**SUPPLIED ENTRIES**
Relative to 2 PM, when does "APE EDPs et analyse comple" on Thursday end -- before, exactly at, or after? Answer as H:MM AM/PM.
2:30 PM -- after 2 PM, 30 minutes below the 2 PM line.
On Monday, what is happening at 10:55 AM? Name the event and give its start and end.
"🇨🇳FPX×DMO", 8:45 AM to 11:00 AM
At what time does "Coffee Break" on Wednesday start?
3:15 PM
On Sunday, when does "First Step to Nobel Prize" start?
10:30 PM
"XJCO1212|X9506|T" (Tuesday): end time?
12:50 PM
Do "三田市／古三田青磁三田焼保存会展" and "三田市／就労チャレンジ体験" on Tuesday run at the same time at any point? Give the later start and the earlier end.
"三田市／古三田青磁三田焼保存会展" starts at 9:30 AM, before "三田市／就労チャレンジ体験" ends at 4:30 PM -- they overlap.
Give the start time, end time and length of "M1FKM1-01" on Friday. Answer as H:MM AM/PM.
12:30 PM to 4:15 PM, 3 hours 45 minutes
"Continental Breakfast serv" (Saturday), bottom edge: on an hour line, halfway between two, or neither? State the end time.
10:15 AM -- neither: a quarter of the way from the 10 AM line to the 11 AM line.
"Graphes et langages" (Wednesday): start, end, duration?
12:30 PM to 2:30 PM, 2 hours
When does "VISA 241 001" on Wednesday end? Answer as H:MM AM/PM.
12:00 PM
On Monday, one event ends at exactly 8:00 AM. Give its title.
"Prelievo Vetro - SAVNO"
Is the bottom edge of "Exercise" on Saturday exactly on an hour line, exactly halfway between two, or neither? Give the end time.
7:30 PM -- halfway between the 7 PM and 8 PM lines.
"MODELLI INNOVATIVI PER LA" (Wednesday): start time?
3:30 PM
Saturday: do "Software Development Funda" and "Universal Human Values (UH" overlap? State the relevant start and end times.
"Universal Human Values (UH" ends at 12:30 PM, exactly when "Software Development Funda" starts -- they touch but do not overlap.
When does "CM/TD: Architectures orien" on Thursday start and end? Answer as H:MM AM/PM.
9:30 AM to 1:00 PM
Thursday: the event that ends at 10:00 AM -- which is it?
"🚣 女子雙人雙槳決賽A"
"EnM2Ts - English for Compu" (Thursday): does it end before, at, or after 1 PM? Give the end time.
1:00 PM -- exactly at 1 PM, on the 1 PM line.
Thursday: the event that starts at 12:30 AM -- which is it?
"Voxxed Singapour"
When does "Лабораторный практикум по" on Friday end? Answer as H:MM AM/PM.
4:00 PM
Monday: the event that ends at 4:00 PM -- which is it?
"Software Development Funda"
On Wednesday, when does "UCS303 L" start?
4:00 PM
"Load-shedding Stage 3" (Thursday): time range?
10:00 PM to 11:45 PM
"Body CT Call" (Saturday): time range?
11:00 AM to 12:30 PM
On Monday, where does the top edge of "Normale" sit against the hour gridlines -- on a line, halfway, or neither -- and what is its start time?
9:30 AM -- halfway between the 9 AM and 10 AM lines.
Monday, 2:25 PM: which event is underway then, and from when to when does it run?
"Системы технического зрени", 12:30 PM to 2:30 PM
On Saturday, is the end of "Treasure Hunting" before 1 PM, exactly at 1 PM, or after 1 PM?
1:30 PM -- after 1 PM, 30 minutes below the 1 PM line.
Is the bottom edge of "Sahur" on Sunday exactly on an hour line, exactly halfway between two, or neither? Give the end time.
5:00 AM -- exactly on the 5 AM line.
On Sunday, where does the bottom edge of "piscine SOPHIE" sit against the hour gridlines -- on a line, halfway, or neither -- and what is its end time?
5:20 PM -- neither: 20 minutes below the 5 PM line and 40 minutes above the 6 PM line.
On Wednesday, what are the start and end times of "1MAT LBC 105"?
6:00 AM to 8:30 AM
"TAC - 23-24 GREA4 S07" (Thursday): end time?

**EXERCISE DESCRIPTION**
From the records above, return each line in which the string "that" appears.

**SOLUTION TO THIS PROBLEM**
Thursday: the event that ends at 10:00 AM -- which is it?
Thursday: the event that starts at 12:30 AM -- which is it?
Monday: the event that ends at 4:00 PM -- which is it?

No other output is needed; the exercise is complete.